Developmental Exposure Alcohol Research Center (DEARC), Department of Psychology, Binghamton University, Binghamton, NY 13902-6000, USA.
Developmental Exposure Alcohol Research Center (DEARC), Department of Psychology, Binghamton University, Binghamton, NY 13902-6000, USA.
Behav Brain Res. 2024 Aug 5;471:115118. doi: 10.1016/j.bbr.2024.115118. Epub 2024 Jun 19.
Alcohol-associated social facilitation together with attenuated sensitivity to adverse alcohol effects play a substantial role in adolescent alcohol use and misuse, with adolescent females being more susceptible to adverse consequences of binge drinking than adolescent males. Adolescent rodents also demonstrate individual and sex differences in sensitivity to ethanol-induced social facilitation and social inhibition, therefore the current study was designed to identify neuronal activation patterns associated with ethanol-induced social facilitation and ethanol-induced social inhibition in male and female adolescent cFos-LacZ rats. Experimental subjects were given social interaction tests on postnatal day (P) 34, 36, and 38 after an acute challenge with 0, 0.5 and 0.75 g/kg ethanol, respectively, and β-galactosidase (β-gal) expression was assessed in brain tissue of subjects socially facilitated and socially inhibited by 0.75 g/kg ethanol. In females, positive correlations were evident between overall social activity and neuronal activation of seven out of 13 ROIs, including the prefrontal cortex and nucleus accumbens, with negative correlations evident in males. Assessments of neuronal activation patterns revealed drastic sex differences between ethanol responding phenotypes. In socially inhibited males, strong correlations were evident among almost all ROIs (90 %), with markedly fewer correlations among ROIs (38 %) seen in socially facilitated males. In contrast, interconnectivity in females inhibited by ethanol was only 10 % compared to nearly 60 % in facilitated subjects. However, hub analyses revealed convergence of brain regions in males and females, with the nucleus accumbens being a hub region in socially inhibited subjects. Taken together, these findings demonstrate individual and sex-related differences in responsiveness to acute ethanol in adolescent rats, with sex differences more evident in socially inhibited by ethanol adolescents than their socially facilitated counterparts.

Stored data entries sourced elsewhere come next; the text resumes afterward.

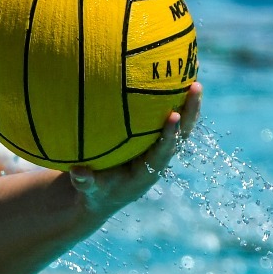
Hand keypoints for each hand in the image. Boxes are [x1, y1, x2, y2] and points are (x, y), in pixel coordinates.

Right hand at [69, 82, 201, 220]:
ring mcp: (160, 149)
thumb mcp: (89, 191)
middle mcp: (159, 159)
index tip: (174, 115)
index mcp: (147, 173)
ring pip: (181, 126)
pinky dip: (175, 102)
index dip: (170, 134)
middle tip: (195, 87)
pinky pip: (170, 120)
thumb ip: (85, 182)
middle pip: (182, 135)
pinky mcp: (155, 141)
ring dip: (189, 104)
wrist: (105, 195)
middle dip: (190, 112)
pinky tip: (174, 80)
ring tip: (194, 78)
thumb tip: (77, 172)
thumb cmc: (97, 192)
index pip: (163, 152)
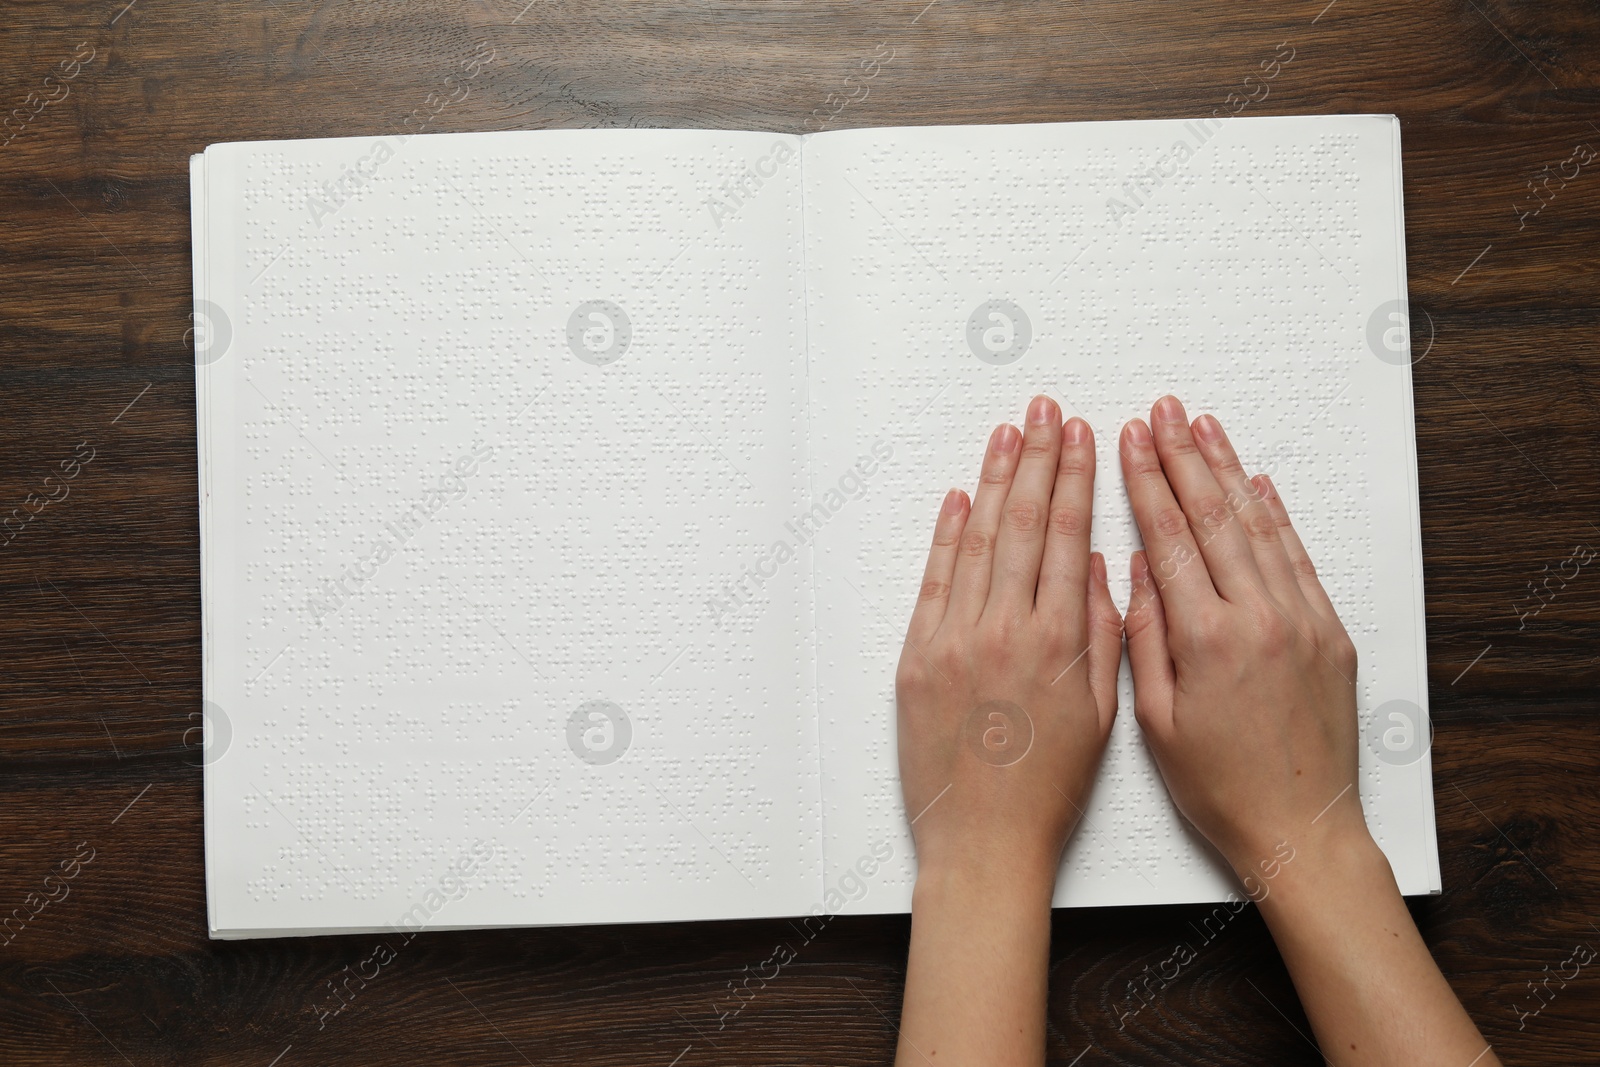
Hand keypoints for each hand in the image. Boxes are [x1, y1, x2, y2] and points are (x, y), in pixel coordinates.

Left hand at [896, 394, 1122, 886]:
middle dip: (1036, 460)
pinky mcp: (917, 658)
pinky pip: (934, 581)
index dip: (1075, 479)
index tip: (1082, 435)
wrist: (983, 841)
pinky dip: (946, 536)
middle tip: (1044, 411)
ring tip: (1008, 434)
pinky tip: (960, 498)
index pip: (1067, 536)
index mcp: (1058, 640)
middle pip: (1022, 523)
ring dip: (993, 482)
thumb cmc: (1050, 788)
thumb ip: (1104, 635)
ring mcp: (954, 639)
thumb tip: (1100, 568)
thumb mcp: (1101, 713)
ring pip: (978, 541)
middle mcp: (1004, 628)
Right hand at [1119, 395, 1363, 876]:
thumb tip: (1135, 567)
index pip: (1169, 539)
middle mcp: (1259, 618)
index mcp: (1206, 640)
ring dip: (1228, 471)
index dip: (1146, 481)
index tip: (1128, 439)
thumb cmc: (1218, 786)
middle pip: (1213, 517)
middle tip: (1162, 411)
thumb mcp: (1156, 719)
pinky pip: (1298, 558)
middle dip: (1184, 457)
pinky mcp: (1330, 633)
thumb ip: (1143, 637)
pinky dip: (1276, 516)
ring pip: (1258, 527)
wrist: (1300, 828)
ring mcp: (1301, 621)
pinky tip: (1257, 483)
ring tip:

酒精相关的社交促进作用,以及对酒精不良影响的敏感性降低,在青少年饮酒和滥用酒精中起着重要作用,青少年女性比青少年男性更容易受到狂欢性饮酒的不良后果的影响。青少年啮齿动物在对乙醇引起的社交促进和社交抑制的敏感性方面也表现出个体和性别差异,因此本研究旨在确定与乙醇引起的社交促进和乙醇引起的社交抑制相关的神经元激活模式,在雄性和雌性青春期 cFos-LacZ 大鼠中。实验对象在出生后第 34、36 和 38 天分别接受急性 0、0.5 和 0.75 g/kg 乙醇挑战后,进行社交互动测试,然后评估在 0.75 g/kg 乙醇作用下社交促进和社交抑制的动物的脑组织中的β-半乳糖苷酶(β-gal)表达。在女性中,整体社交活动与 13 个 ROI 中的 7 个 ROI 的神经元激活之间存在明显的正相关,包括前额叶皮层和伏隔核,而在男性中则存在负相关。神经元激活模式的评估揭示了乙醇反应表型之间的明显性别差异。在社交抑制的雄性中,几乎所有 ROI(90%)之间都存在明显的相关性,而在社交促进的雄性中,ROI 之间的相关性明显较少(38%)。相比之下,在乙醇抑制的雌性中,相互连接的程度仅为 10%,而在被乙醇促进的雌性中则接近 60%。然而,枢纽分析显示雄性和雌性中脑区的融合,伏隔核是社交抑制动物的枢纽区域。综上所述,这些发现表明,青春期大鼠对急性乙醇的反应存在个体和性别差异,与社交促进的青少年相比,在乙醇抑制的青少年中,性别差异更为明显。